8. Do know breast milk storage guidelines (image from Medela, my brand of choice).

9. Do realize that breastfeeding takes sacrifice.

Due to some restrictions with breastfeeding, you will make sacrifices. Depending on your interests, this may be not drinking alcohol, not eating some of your favorite foods, or cutting certain food groups entirely. As mentioned, my son was allergic to soy and lactose intolerant. I cut all milk and soy products from my diet. I read labels. I lived off of Trader Joe’s milk and soy free products. I lost like 10 pounds in two weeks, but it wasn’t a good thing. I was willing to sacrifice my health to an extent to try to keep nursing my son. However, for me, I guess my metabolism was too fast or something, because I became too unhealthy–too thin. Along with other factors, this was one that made me switch to formula.

10. Realize that with some babies, nursing just doesn’t work. It will not make them dumber, less healthy, or any different from any other baby.

My sister-in-law just recently went through this, as I did a year ago. I struggled with finding the recipe for my son’s specific health issues. Breastmilk was supposed to digest faster, and, therefore, be better for him. But he seemed to vomit worse with breastmilk than formula. The special partially-digested formula from his gastro doctor didn’t help. Finally, I went out on a whim and bought plain old Similac Complete Nutrition formula and tried it. It took a few weeks and his health began to improve. He began to hold down liquids. Now, there are numerous other factors that could have contributed (such as him sitting up), but I think it was just sort of what was meant from my son and me. He developed just fine after the switch. If anything, he developed faster because he was no longer vomiting his guts out 24/7. My personal opinion is that the only reason one should switch is because (a) they cannot produce milk or anywhere near enough to support baby–even after trying supply tricks, or (b) there are health issues that majorly affect mom and/or baby. You may decide it’s just too inconvenient for you, but remember, being a nursing mother is about sacrificing to give your baby the best you can give. If you do make the switch, you will feel guilt. I remember crying through the first week or so of bottles–that is, until I saw him begin to improve. I felt like that tough decision was worth it. It will get better!

11. Eat healthy and drink TONS of water.

Eat healthy. Eat tons of veggies and fruits. (Be aware that some may give your baby gas or diarrhea, though). Keep taking your prenatal vitamin as long as your nurse. Make notes on your baby’s reactions to certain foods so you can avoid tummy troubles. I found the number one thing that affected my milk supply was how much water I was drinking. When I had a drop in supply, I’d just about drown myself in water, and sure enough, it would go back up in the next day. You should be drinking like 8-12 water bottles a day. A good tip is to drink water while you’re nursing.
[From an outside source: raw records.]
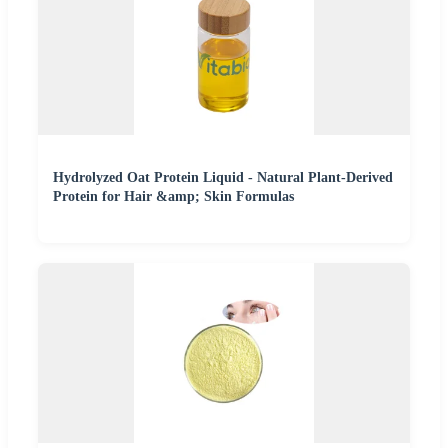
Hydrolyzed Oat Protein Liquid - Natural Plant-Derived
Protein for Hair &amp; Skin Formulas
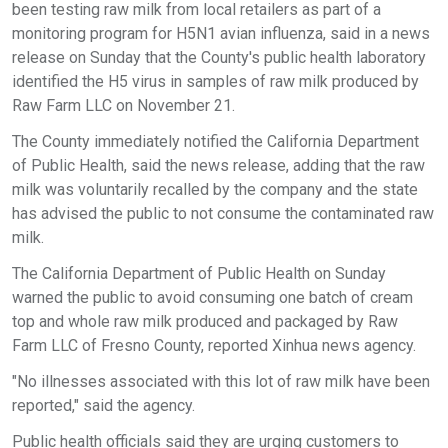
been testing raw milk from local retailers as part of a
monitoring program for H5N1 avian influenza, said in a news
release on Sunday that the County's public health laboratory
identified the H5 virus in samples of raw milk produced by
Raw Farm LLC on November 21.
The County immediately notified the California Department
of Public Health, said the news release, adding that the raw
milk was voluntarily recalled by the company and the state
has advised the public to not consume the contaminated raw
milk.
The California Department of Public Health on Sunday
warned the public to avoid consuming one batch of cream
top and whole raw milk produced and packaged by Raw
Farm LLC of Fresno County, reported Xinhua news agency.
"No illnesses associated with this lot of raw milk have been
reported," said the agency.
Public health officials said they are urging customers to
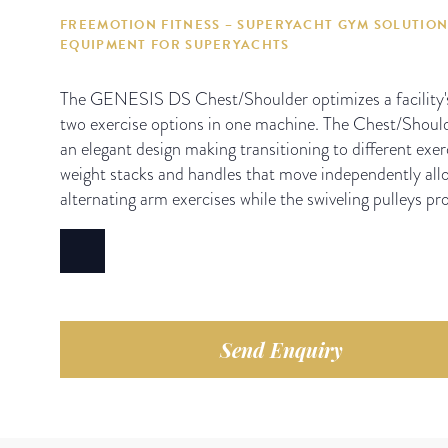
FREEMOTION FITNESS – SUPERYACHT GYM SOLUTION
EQUIPMENT FOR SUPERYACHTS
The GENESIS DS Chest/Shoulder optimizes a facility's 
two exercise options in one machine. The Chest/Should
an elegant design making transitioning to different exer
weight stacks and handles that move independently allo
alternating arm exercises while the swiveling pulleys prov
Send Enquiry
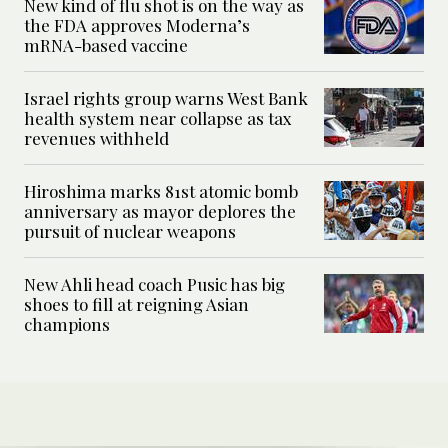
New kind of flu shot is on the way as
the FDA approves Moderna’s
mRNA-based vaccine
Israel rights group warns West Bank
health system near collapse as tax
revenues withheld
Hiroshima marks 81st atomic bomb
anniversary as mayor deplores the
pursuit of nuclear weapons
New Ahli head coach Pusic has big
shoes to fill at reigning Asian
champions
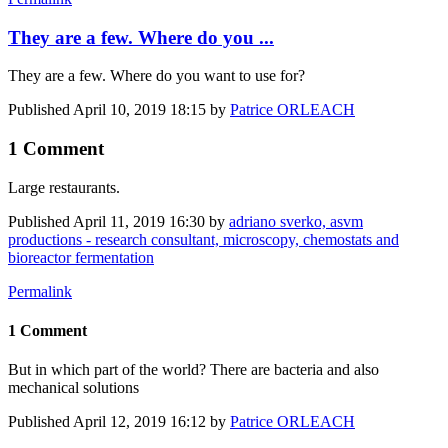
They are a few. Where do you ...
They are a few. Where do you want to use for?
Published
April 10, 2019 18:15
by
Patrice ORLEACH
1 Comment
Large restaurants.
Published
April 11, 2019 16:30
by
adriano sverko, asvm
productions - research consultant, microscopy, chemostats and
bioreactor fermentation
Permalink
1 Comment
But in which part of the world? There are bacteria and also
mechanical solutions
Published
April 12, 2019 16:12
by
Patrice ORLEACH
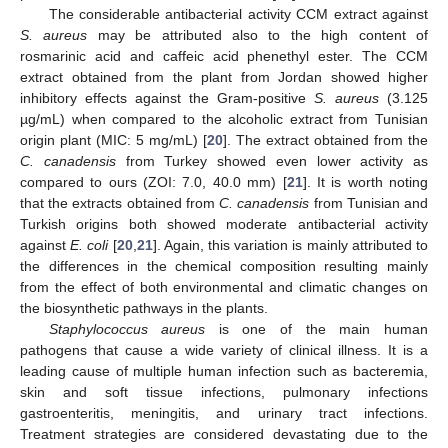
The considerable antibacterial activity CCM extract against
S. aureus
may be attributed also to the high content of
rosmarinic acid and caffeic acid phenethyl ester. The CCM
extract obtained from the plant from Jordan showed higher
inhibitory effects against the Gram-positive
S. aureus
(3.125
µg/mL) when compared to the alcoholic extract from Tunisian
origin plant (MIC: 5 mg/mL) [
20
]. The extract obtained from the
C. canadensis
from Turkey showed even lower activity as
compared to ours (ZOI: 7.0, 40.0 mm) [
21
]. It is worth noting
that the extracts obtained from
C. canadensis
from Tunisian and
Turkish origins both showed moderate antibacterial activity
against
E. coli
[
20
,
21
]. Again, this variation is mainly attributed to
the differences in the chemical composition resulting mainly
from the effect of both environmental and climatic changes on
the biosynthetic pathways in the plants.
Staphylococcus aureus
is one of the main human
pathogens that cause a wide variety of clinical illness. It is a
leading cause of multiple human infection such as bacteremia,
skin and soft tissue infections, pulmonary infections
gastroenteritis, meningitis, and urinary tract infections.
Treatment strategies are considered devastating due to the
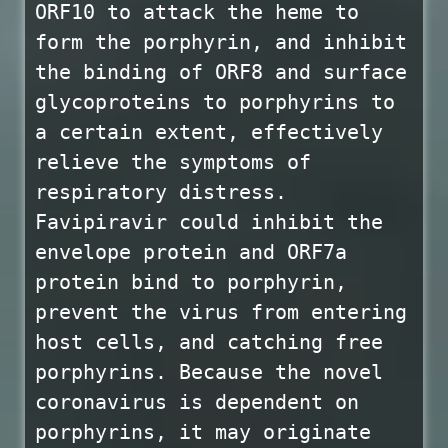
ORF10 to attack the heme to
form the porphyrin, and inhibit
the binding of ORF8 and surface
glycoproteins to porphyrins to
a certain extent, effectively
relieve the symptoms of
respiratory distress.
Favipiravir could inhibit the
envelope protein and ORF7a
protein bind to porphyrin,
prevent the virus from entering
host cells, and catching free
porphyrins. Because the novel
coronavirus is dependent on
porphyrins, it may originate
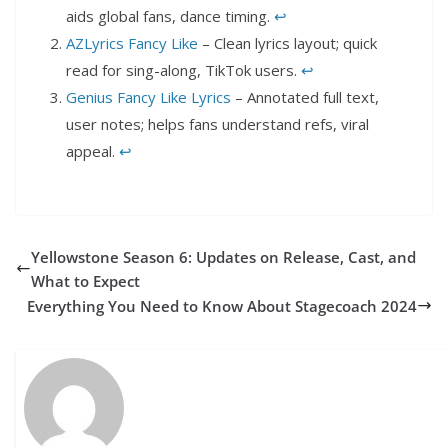
aids global fans, dance timing.
↩︎
AZLyrics Fancy Like
– Clean lyrics layout; quick
read for sing-along, TikTok users.
↩︎
Genius Fancy Like Lyrics
– Annotated full text,
user notes; helps fans understand refs, viral
appeal.
↩︎
Yellowstone Season 6: Updates on Release, Cast, and
What to Expect
Everything You Need to Know About Stagecoach 2024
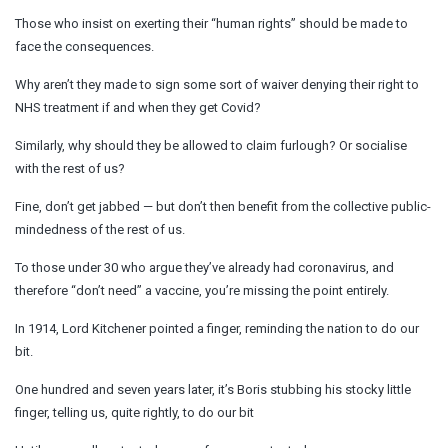
Those who insist on exerting their “human rights” should be made to
face the consequences.
Why aren’t they made to sign some sort of waiver denying their right to
NHS treatment if and when they get Covid?
Similarly, why should they be allowed to claim furlough? Or socialise
with the rest of us?
Fine, don’t get jabbed — but don’t then benefit from the collective public-
mindedness of the rest of us.
To those under 30 who argue they’ve already had coronavirus, and
therefore “don’t need” a vaccine, you’re missing the point entirely.
In 1914, Lord Kitchener pointed a finger, reminding the nation to do our
bit.
One hundred and seven years later, it’s Boris stubbing his stocky little
finger, telling us, quite rightly, to do our bit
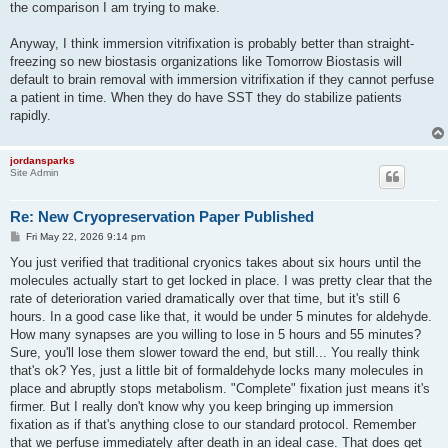
the comparison I am trying to make.
Anyway, I think immersion vitrifixation is probably better than straight-
freezing so new biostasis organizations like Tomorrow Biostasis will
default to brain removal with immersion vitrifixation if they cannot perfuse
a patient in time. When they do have SST they do stabilize patients
rapidly.
jordansparks
Site Admin
Re: New Cryopreservation Paper Published
P
Fri May 22, 2026 9:14 pm
o
s
You just verified that traditional cryonics takes about six hours until the
t
molecules actually start to get locked in place. I was pretty clear that the
rate of deterioration varied dramatically over that time, but it's still 6
hours. In a good case like that, it would be under 5 minutes for aldehyde.
How many synapses are you willing to lose in 5 hours and 55 minutes?
Sure, you'll lose them slower toward the end, but still... You really think
that's ok? Yes, just a little bit of formaldehyde locks many molecules in
place and abruptly stops metabolism. "Complete" fixation just means it's
firmer. But I really don't know why you keep bringing up immersion
fixation as if that's anything close to our standard protocol. Remember
that we perfuse immediately after death in an ideal case. That does get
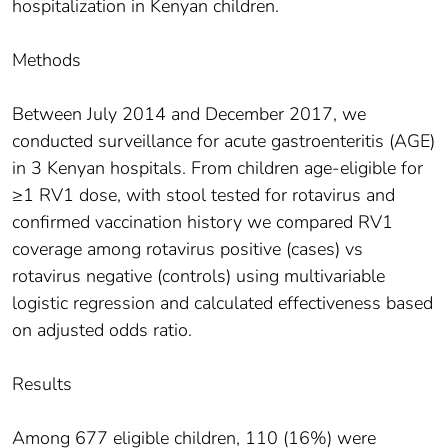
hospitalization in Kenyan children.
Methods
Between July 2014 and December 2017, we
conducted surveillance for acute gastroenteritis (AGE)
in 3 Kenyan hospitals. From children age-eligible for
≥1 RV1 dose, with stool tested for rotavirus and
confirmed vaccination history we compared RV1
coverage among rotavirus positive (cases) vs
rotavirus negative (controls) using multivariable
logistic regression and calculated effectiveness based
on adjusted odds ratio.
Results
Among 677 eligible children, 110 (16%) were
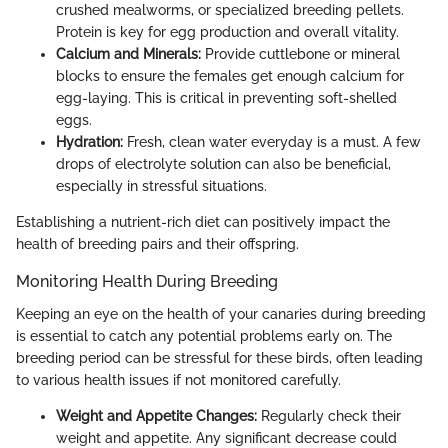
crushed mealworms, or specialized breeding pellets.
Protein is key for egg production and overall vitality.
Calcium and Minerals:
Provide cuttlebone or mineral
blocks to ensure the females get enough calcium for
egg-laying. This is critical in preventing soft-shelled
eggs.
Hydration:
Fresh, clean water everyday is a must. A few
drops of electrolyte solution can also be beneficial,
especially in stressful situations.
Establishing a nutrient-rich diet can positively impact the
health of breeding pairs and their offspring.
Monitoring Health During Breeding
Keeping an eye on the health of your canaries during breeding
is essential to catch any potential problems early on. The
breeding period can be stressful for these birds, often leading
to various health issues if not monitored carefully.
Weight and Appetite Changes:
Regularly check their
weight and appetite. Any significant decrease could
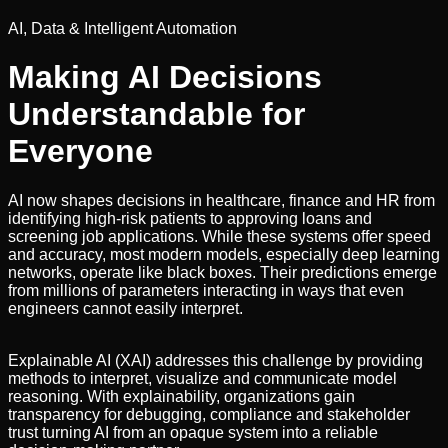
AI, Data & Intelligent Automation
Making AI Decisions
Understandable for
Everyone
AI now shapes decisions in healthcare, finance and HR from
identifying high-risk patients to approving loans and
screening job applications. While these systems offer speed
and accuracy, most modern models, especially deep learning
networks, operate like black boxes. Their predictions emerge
from millions of parameters interacting in ways that even
engineers cannot easily interpret.
Explainable AI (XAI) addresses this challenge by providing
methods to interpret, visualize and communicate model
reasoning. With explainability, organizations gain
transparency for debugging, compliance and stakeholder
trust turning AI from an opaque system into a reliable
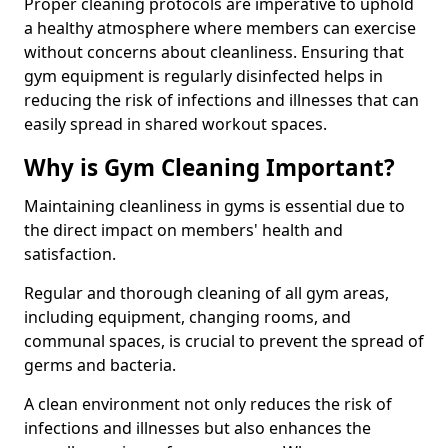
Proper cleaning protocols are imperative to uphold
a healthy atmosphere where members can exercise
without concerns about cleanliness. Ensuring that
gym equipment is regularly disinfected helps in
reducing the risk of infections and illnesses that can
easily spread in shared workout spaces.
Why is Gym Cleaning Important?
Maintaining cleanliness in gyms is essential due to
the direct impact on members' health and
satisfaction.
Regular and thorough cleaning of all gym areas,
including equipment, changing rooms, and
communal spaces, is crucial to prevent the spread of
germs and bacteria.
A clean environment not only reduces the risk of
infections and illnesses but also enhances the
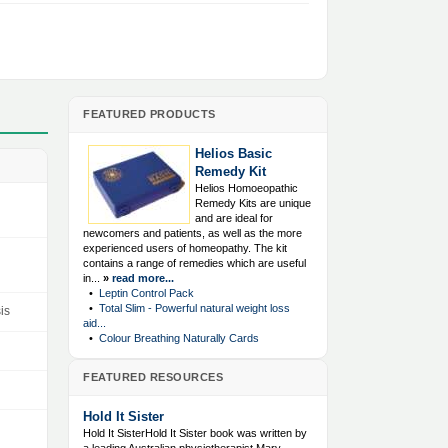
FEATURED PRODUCTS
Helios Basic
Remedy Kit
Helios Homoeopathic
Remedy Kits are unique
and are ideal for
newcomers and patients, as well as the more
experienced users of homeopathy. The kit
contains a range of remedies which are useful
in...
»
read more...
•
Leptin Control Pack
•
Total Slim - Powerful natural weight loss
is
aid...
•
Colour Breathing Naturally Cards
FEATURED RESOURCES
Hold It Sister
Hold It SisterHold It Sister book was written by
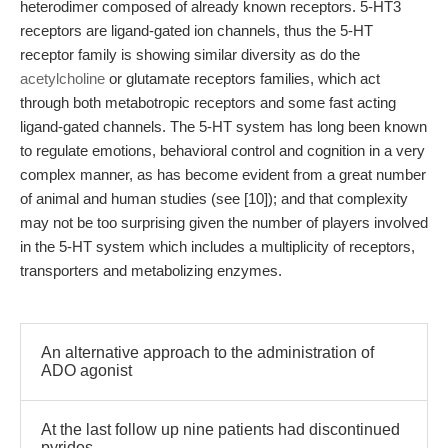
heterodimer composed of already known receptors. 5-HT3
receptors are ligand-gated ion channels, thus the 5-HT
receptor family is showing similar diversity as do the
acetylcholine
or glutamate receptors families, which act
through both metabotropic receptors and some fast acting
ligand-gated channels. The 5-HT system has long been known
to regulate emotions, behavioral control and cognition in a very
complex manner, as has become evident from a great number
of animal and human studies (see [10]); and that complexity
may not be too surprising given the number of players involved
in the 5-HT system which includes a multiplicity of receptors,
transporters and metabolizing enzymes.
An alternative approach to the administration of
ADO agonist
At the last follow up nine patients had discontinued
pyridos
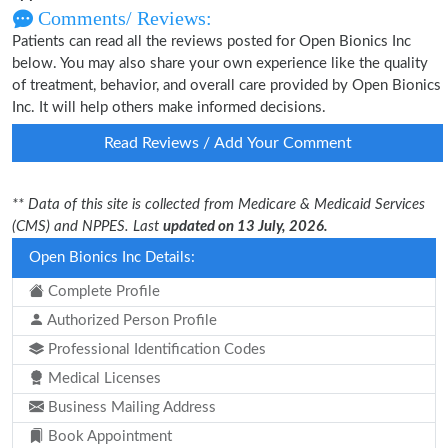
Comments/ Reviews:
Patients can read all the reviews posted for Open Bionics Inc
below. You may also share your own experience like the quality
of treatment, behavior, and overall care provided by Open Bionics
Inc. It will help others make informed decisions.
Read Reviews / Add Your Comment
** Data of this site is collected from Medicare & Medicaid Services
(CMS) and NPPES. Last
updated on 13 July, 2026.
Open Bionics Inc Details:
Complete Profile
Authorized Person Profile
Professional Identification Codes
Medical Licenses
Business Mailing Address
Book Appointment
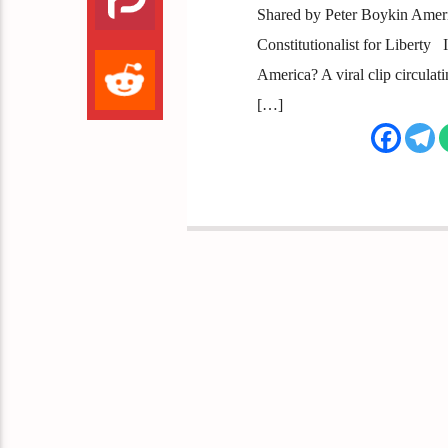
Shared by Peter Boykin America
Constitutionalist for Liberty
America? A viral clip circula
[…]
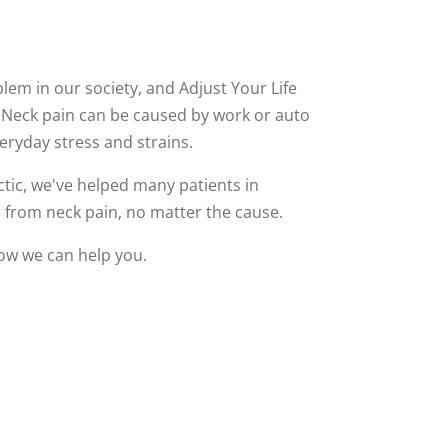
em in our society, and Adjust Your Life
. Neck pain can be caused by work or auto
veryday stress and strains.
ctic, we've helped many patients in
 from neck pain, no matter the cause.
how we can help you.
12. If your supply drops, don’t give up too soon.

It is normal for supply to go up and down, depending on various factors in your life. Stress, diet, hydration, health, your attire–they’re all issues that can affect it. If you notice your supply dropping, try these simple things: (Note: I never tried any of the lactation cookies, etc. Not sure if they work).

  • Up your water intake.
  • Eat oatmeal.
  • Nurse on one side, pump on the other at each feeding.
  • Keep baby close to the breast. Snuggle them extra for a few days. Their presence literally makes more milk. God’s design is pretty awesome.
  • Nurse more frequently (comfort nurse). It won’t make your baby fat or clingy.
  • Lay off under-wire and constricting bras/shirts for a while (if you can).

Sometimes, supply just won’t go up. This happened to my sister-in-law recently. She tried it all, and it was ultimately stress and post-partum depression that go the best of her supply. No water could fix that! Her little girl was fussy, wasn’t taking naps at just 3 months old, and was nursing constantly. She switched her to formula recently, and she is now happy and napping like a normal baby. Sometimes, it just happens.